Une fois qu’on a décidé de migrer, reste à savoir comment... Si on a des papiers en règle et qu’on a obtenu un visa pour sa destination, il suffit de prendre l’avion. Mais si on souhaite aller en Europe, les visas sont rares. Alors certaines voyageuses sénégalaises tentent de passer clandestinement, en prenant une pirogue vers l’Espagne. D’autres encore renoncent à l’Europe, et choisissent des pays accessibles sans visa, comme le Maroc. Dans cet épisode, nous écoutons notamment Rama, qui vit depuis des années dans le nord du Maroc, d’où elle a tenté à maintes reprises de rejoindre l’Espagne, en traversant la Méditerranée. On entendra aussi Fama, une journaliste qui a choisi de migrer au Maroc, où elle a travaillé deux ans dans un centre d’appel à Casablanca, avant de rentrer au Sénégal pour se rendre au chevet de sa mère qui était malade. Enfin, nous entendrons Fatou, qui a migré entre Maroc et Mauritanie, d’où elle a essayé plusieurs fois de rejoindre l’Espagne.
Épisode 4 – Les GP
La migration, c’est un ensemble de circulations humaines, qui va avec des circulations de marchandises et de savoir-faire. En marge de ces déplacements, de nouvelles activités se créent, de nouveaux métiers s’inventent. Dans cet épisode, notre protagoniste n’est pas une migrante à proprement parler : Sylvie Mame Diarra est une GP. Cette profession, traditionnellement féminine, consiste à voyager entre le Sénégal et d’autres pays pour transporter des colis dans des valises. Quand ils veulent s’envoyer des objets, des cadeaux, les Sénégalais de l’intérieur et ceux de la diaspora font appel à des GP. Sans plus attendre, on part à Dakar retrouver Mame Diarra GP, qui remplit sa valise. Dans quelques jours, elle rejoindra l’aéroport international de Dakar pour embarquer pour une nouvelle livraison.

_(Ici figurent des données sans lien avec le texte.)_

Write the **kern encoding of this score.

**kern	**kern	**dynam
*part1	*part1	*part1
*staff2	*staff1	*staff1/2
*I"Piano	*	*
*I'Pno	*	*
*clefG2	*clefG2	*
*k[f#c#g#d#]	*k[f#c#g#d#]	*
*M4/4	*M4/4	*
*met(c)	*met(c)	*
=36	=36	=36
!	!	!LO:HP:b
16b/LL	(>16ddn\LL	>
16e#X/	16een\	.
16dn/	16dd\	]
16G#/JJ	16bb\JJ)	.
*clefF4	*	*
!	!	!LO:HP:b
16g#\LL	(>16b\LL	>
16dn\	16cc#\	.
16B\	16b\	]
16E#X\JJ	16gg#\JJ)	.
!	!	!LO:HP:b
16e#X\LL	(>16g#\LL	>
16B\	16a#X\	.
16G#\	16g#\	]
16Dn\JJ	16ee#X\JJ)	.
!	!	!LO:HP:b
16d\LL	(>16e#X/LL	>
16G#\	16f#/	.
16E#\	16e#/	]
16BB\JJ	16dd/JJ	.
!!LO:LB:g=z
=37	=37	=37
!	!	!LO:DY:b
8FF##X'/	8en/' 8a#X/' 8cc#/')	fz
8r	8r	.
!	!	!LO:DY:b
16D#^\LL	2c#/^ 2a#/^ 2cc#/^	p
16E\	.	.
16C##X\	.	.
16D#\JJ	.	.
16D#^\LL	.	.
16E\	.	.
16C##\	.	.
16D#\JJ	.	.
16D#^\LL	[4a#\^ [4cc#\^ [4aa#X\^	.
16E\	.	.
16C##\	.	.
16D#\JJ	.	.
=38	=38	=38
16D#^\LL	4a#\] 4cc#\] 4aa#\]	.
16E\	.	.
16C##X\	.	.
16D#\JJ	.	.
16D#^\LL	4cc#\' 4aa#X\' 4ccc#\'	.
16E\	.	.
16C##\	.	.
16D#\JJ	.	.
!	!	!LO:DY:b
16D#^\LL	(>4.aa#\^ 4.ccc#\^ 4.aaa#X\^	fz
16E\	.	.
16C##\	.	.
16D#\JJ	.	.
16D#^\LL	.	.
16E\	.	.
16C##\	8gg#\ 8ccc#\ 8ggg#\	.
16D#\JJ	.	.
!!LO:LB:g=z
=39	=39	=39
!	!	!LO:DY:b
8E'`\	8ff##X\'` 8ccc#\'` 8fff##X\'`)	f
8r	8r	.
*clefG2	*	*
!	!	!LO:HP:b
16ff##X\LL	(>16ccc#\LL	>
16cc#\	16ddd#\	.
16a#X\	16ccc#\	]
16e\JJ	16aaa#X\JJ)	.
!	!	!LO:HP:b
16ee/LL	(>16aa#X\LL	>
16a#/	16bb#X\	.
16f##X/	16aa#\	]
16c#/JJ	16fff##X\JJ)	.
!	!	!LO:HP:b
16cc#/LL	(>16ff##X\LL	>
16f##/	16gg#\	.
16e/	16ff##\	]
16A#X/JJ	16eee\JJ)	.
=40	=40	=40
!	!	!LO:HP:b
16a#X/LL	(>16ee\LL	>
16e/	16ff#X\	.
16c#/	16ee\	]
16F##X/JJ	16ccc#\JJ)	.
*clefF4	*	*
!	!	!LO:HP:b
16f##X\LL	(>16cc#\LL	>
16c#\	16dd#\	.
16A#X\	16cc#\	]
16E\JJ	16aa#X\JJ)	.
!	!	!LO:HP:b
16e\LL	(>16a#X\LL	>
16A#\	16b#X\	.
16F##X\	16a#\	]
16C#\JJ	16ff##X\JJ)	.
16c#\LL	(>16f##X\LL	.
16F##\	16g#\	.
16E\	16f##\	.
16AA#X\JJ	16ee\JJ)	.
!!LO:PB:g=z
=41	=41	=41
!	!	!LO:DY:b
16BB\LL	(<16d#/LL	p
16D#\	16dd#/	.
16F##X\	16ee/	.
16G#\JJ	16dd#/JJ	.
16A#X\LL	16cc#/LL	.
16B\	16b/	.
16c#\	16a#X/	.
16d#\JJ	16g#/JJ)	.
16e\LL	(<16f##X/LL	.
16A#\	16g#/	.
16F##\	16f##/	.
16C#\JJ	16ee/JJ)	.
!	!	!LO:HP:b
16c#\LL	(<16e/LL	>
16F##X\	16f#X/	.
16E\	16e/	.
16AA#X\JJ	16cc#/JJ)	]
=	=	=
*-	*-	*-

Épisode 5 – Les cauchemars du voyage
À long terme, la migration peut améliorer la vie de celles et ceux qui l’entreprennent. Le voyage peut aussi être une aventure extraordinaire, une expérience riche de rencontres et de découvertes. Mais il a aussi sa face sombre, avec des difficultés, des horreurs, des drames parfois. Sur la route, les femmes sont particulièrement exposées aux violences sexuelles, au chantage, à l’exploitation en tout genre. Le dénuement, la faim, les nuits à la rue sans lit et sans abri peuvent aussi être au rendez-vous. Dans cet épisode, on entendra Fama, Khady, Rokhaya, Rama et Fatou, qui partagent avec nous quelques histoires vécues ou entendues. On entendra aussi la syndicaliste Fambaye Ndoye.
Épisode 6 – Les étudiantes étrangères au Sénégal
En matière de migration, le Sénégal est un pays de départ, de transit, mais également d’accueil. Parmi les étrangers et les étrangères installés à Dakar, on retrouve plusieurs milliers d’étudiantes originaires d’autres pays africains, qui viennent suivre leur cursus au Sénégal. Une migration temporaire qui parfois s’éternise. Une expérience qui a ses richesses et ses difficultés. Dans cet épisode, on écoutera Mimi et Corine, deux étudiantes, l’une tchadienne, l’autre camerounaise, qui partagent avec nous quelques bribes de leur expérience d’émigration et des leçons qu’elles en tirent.
Épisode 7 – Les leçons du voyage
Un proverbe sénégalais dit : « Ku dul tukki doo xam fu dëkk neexe » (« Celui qui n’a pas voyagé ne sait pas où il fait bon vivre »). Migrer c’est aller voir soi-même, par ses propres yeux, sans attendre que les autres vous racontent. La soif de rencontre, l’espoir d’une vie meilleure alimentent le voyage, qui se transforme en leçon de vie, et parfois en discours politique. Car les leçons acquises sur la route par les migrants et les migrantes sont aussi des messages pour les gouvernants du Sud et du Nord, ceux qui, par leurs décisions, changent le parcours et la vie de millions de personnes, à Dakar comme au bout du monde. On écoute tout de suite Fama, Rokhaya, Rama et la syndicaliste Fambaye Ndoye.